The IRB has been notoriously reluctant to grant commonsense victories in the past.
But later next year, when the decision has to be made whether to adopt the extended powers of the TMO into law, surely the white gloves will be on and the initiative waved through to the rule book.
There were legitimate fears the game would be turned to farce by allowing the referee to ask the TMO to scroll back two previous phases of play prior to a try being scored. There was also some trepidation in allowing the TMO to advise the referee of possible foul play.
Eight weeks into the season and who would want to go back to the old ways? The IRB have trialled numerous laws over the past five years with mostly disappointing results. They've never had instant and obvious success ... until now.
The modern game moves at incredible speed. It is, without the luxury of a widescreen and constant replays, remarkably easy for referees and their assistants to miss all manner of things.
They have priorities to watch for - offside, sealing off, correct engagement and binding. Get those right and the game usually flows. But focusing on the core elements leaves referees exposed to missing detail: a forward pass, a slight knock-on or a sly punch. The TMO is the safety net and already the trial laws have had a positive effect.
Kieran Read scored what seemed a perfectly good try against the Hurricanes in round two. It would have seen the visitors home and hosed, except the replay showed he'd knocked on while picking up at the base of the ruck. The Chiefs were denied against the Blues for stealing turnover ball illegally and Ma'a Nonu copped a yellow card after replays of his illegal challenge on Piri Weepu.
Doubters say that the extended TMO trail is a licence for referees to opt out; to let the fourth official take responsibility for running the game. That's nonsense.
The referee still has to referee, manage and control the game. The TMO simply ensures human error is not the deciding factor as it has been many times in the past. How might history have been different had Craig Joubert been able to go to the TMO in Brisbane last year after Scott Higginbotham kneed and head-butted Richie McCaw. A penalty to Australia would most likely have been a red card after consultation.

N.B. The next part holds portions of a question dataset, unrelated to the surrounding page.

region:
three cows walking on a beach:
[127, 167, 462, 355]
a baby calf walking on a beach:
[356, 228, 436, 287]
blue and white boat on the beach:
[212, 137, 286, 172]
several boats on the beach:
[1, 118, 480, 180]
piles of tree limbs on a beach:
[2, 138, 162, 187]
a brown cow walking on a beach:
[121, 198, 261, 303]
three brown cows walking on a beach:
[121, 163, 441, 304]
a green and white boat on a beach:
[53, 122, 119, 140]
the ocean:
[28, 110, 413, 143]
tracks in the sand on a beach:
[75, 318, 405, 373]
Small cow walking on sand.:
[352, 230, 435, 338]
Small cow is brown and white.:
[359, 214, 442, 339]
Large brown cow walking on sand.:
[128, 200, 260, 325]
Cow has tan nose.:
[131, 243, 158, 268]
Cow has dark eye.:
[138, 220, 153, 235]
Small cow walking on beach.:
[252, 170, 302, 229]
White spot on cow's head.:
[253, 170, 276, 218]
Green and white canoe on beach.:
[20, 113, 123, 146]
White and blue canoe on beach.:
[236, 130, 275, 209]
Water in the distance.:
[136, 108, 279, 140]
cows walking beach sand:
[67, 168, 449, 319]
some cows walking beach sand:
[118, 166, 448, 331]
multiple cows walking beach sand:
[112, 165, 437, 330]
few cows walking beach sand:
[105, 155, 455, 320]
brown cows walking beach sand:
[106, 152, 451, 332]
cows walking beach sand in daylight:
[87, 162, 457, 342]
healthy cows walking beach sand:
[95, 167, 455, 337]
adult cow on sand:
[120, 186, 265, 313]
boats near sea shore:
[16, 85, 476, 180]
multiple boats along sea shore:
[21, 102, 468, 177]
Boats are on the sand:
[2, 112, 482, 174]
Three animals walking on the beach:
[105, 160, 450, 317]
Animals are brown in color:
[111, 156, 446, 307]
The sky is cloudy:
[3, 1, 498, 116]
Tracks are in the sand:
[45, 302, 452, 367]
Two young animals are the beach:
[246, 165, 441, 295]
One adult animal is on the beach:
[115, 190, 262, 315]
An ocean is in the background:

Wales may have been celebrating their first win against the All Blacks in more than 50 years had the powers existed last November. Andrew Hore would have been sent off in the first minute of that Cardiff test. Could the All Blacks have survived with 14 men for the next 79?
The global trial runs until May next year - at which point the IRB will have to decide whether to keep it for the World Cup or not. There is a moratorium on rule changes a year out from the tournament.
How many times in previous tournaments have dubious refereeing decisions influenced the outcome? There was David Campese's seemingly deliberate yet unpunished knock-on in the 1991 final. There was the Abdel Benazzi try that never was in the 1995 semifinal. There was, apparently, a forward pass of some importance in the 2007 quarter-final between New Zealand and France and a red card for Welsh captain Sam Warburton in the semifinal in 2011 that may have been yellow had video been available.
Too often, big contests have been marred by controversy, making the IRB's decision later next year relatively straightforward.